A noturna como camuflagem: o ponto de partida
Começa com um pijama, um ritual quase sagrado. A sensação de acordar em um lugar desconhecido, envolta em seda, com o aroma do ar fresco – essa é a primeira dose de liberdade. Mas o pijama não é o fim da linha; ele transcende para o dia a dia, um símbolo de conforto e aventura.

Um capsule wardrobe sem segredos
A coleção de viagem de Salter é construída em torno de cores e texturas. Tons neutros – bege, preto, branco – são a base, pontuados por toques de rosa vibrante. As peças são leves, respiráveis e versáteis, adaptando-se a diferentes climas e ocasiões. A Patagonia Duffel, fiel companheira de décadas, é um testemunho da durabilidade e da praticidade.

Detalhes que fazem a diferença
Os sapatos Aeyde Delfina, com suas elegantes flats de camurça, são indispensáveis. Os acessórios, especialmente os scrunchies de seda Salter House e os clipes C.O. Bigelow, elevam qualquer look, conferindo um toque de sofisticação discreta. A escolha das peças reflete um olhar atento à estética e ao conforto – um equilíbrio delicado entre o luxo e a praticidade.
A filosofia por trás do closet de viagem
“Eu tendemos a embalar por esquema de cores, com uma ideia clara de como combinar as coisas”, explica Salter. “E sapatos que combinem com tudo.” Mais do que uma coleção de roupas, é uma declaração de estilo pessoal, uma expressão da individualidade que se manifesta em cada peça.

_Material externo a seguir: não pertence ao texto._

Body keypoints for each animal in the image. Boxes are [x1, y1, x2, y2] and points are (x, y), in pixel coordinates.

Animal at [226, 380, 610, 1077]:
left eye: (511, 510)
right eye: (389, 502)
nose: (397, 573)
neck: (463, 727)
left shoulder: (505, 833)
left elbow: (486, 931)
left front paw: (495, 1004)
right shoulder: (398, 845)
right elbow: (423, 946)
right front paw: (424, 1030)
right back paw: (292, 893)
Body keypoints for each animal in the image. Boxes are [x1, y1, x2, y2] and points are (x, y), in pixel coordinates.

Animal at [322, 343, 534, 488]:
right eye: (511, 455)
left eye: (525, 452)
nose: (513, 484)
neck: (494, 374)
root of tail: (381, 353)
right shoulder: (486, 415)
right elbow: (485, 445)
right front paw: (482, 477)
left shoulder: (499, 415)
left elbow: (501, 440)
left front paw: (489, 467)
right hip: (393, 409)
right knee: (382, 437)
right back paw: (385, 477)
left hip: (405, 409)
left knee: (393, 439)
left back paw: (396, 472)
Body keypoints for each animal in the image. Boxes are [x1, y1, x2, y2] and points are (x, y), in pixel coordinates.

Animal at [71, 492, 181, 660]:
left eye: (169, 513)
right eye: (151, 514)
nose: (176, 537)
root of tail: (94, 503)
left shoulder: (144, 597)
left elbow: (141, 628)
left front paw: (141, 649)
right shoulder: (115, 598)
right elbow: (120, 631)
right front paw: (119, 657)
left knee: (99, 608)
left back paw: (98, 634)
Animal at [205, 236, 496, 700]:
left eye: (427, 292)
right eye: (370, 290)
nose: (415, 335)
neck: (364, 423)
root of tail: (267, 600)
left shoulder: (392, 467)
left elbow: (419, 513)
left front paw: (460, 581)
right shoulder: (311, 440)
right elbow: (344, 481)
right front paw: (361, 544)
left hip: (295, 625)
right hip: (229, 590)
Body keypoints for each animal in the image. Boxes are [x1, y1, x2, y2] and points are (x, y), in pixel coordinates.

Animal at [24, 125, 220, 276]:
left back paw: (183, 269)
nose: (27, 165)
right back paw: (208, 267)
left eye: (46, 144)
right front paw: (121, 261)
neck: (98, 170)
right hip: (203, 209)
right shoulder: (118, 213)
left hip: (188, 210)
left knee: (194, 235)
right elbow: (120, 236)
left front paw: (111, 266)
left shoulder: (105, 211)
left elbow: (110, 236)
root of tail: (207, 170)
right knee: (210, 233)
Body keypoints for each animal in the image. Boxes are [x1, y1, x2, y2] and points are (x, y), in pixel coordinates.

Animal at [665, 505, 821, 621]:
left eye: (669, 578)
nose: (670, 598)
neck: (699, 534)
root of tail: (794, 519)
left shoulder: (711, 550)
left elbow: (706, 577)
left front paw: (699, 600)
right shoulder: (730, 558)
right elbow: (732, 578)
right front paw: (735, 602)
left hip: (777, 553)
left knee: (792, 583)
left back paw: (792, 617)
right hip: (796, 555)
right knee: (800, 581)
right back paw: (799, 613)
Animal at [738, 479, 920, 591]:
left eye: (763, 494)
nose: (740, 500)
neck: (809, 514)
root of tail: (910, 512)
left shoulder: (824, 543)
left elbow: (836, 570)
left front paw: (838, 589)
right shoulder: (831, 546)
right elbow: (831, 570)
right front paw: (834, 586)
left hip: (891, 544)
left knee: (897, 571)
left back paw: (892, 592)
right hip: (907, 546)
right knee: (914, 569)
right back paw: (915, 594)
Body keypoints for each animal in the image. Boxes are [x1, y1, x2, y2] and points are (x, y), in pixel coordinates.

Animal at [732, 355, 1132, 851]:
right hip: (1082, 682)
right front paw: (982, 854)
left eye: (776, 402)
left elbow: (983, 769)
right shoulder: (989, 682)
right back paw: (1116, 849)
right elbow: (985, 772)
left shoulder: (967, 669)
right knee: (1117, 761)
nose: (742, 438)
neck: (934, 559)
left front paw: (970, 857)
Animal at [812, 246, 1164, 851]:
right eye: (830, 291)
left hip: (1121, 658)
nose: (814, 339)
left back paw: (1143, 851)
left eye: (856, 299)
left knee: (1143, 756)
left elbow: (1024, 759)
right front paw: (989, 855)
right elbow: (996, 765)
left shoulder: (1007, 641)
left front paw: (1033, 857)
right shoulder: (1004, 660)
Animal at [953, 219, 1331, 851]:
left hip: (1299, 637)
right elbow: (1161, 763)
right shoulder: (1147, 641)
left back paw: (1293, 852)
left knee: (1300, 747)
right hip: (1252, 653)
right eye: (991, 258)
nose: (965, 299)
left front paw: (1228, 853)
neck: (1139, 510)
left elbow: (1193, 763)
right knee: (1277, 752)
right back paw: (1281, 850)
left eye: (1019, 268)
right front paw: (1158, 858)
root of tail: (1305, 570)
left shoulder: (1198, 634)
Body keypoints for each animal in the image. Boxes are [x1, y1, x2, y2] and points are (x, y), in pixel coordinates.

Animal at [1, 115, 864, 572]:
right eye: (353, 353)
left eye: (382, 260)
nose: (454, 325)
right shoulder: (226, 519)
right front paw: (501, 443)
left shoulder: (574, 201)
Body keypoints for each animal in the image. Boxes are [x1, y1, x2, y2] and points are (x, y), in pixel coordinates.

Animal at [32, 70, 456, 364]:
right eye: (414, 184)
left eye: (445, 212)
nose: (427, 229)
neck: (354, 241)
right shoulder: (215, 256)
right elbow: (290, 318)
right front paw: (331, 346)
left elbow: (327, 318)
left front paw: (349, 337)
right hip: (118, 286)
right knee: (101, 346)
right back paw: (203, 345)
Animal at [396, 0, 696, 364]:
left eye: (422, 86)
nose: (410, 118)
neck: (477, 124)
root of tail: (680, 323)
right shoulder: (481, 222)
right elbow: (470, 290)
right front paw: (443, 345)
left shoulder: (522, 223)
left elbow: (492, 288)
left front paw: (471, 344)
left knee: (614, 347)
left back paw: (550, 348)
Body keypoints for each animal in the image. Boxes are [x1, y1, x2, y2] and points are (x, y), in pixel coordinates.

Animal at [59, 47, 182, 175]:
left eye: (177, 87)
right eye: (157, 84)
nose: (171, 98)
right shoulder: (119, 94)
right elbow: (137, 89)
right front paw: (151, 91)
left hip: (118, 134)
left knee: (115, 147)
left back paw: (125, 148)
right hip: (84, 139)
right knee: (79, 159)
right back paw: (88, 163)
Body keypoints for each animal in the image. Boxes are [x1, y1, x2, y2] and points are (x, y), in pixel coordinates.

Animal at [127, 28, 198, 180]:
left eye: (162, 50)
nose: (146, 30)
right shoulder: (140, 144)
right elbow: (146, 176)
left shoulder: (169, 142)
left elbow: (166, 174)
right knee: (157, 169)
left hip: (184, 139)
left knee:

É sobre se sentir bem, confiante e elegante, onde quer que a vida a leve.
Um convite à desordem consciente
A viagem de Salter não é sobre seguir regras ou padrões. É sobre abraçar a liberdade, a espontaneidade e a beleza encontrada na imperfeição. É sobre se permitir ser vista, ser sentida, ser livre – tudo isso, com um pijama e um sorriso no rosto.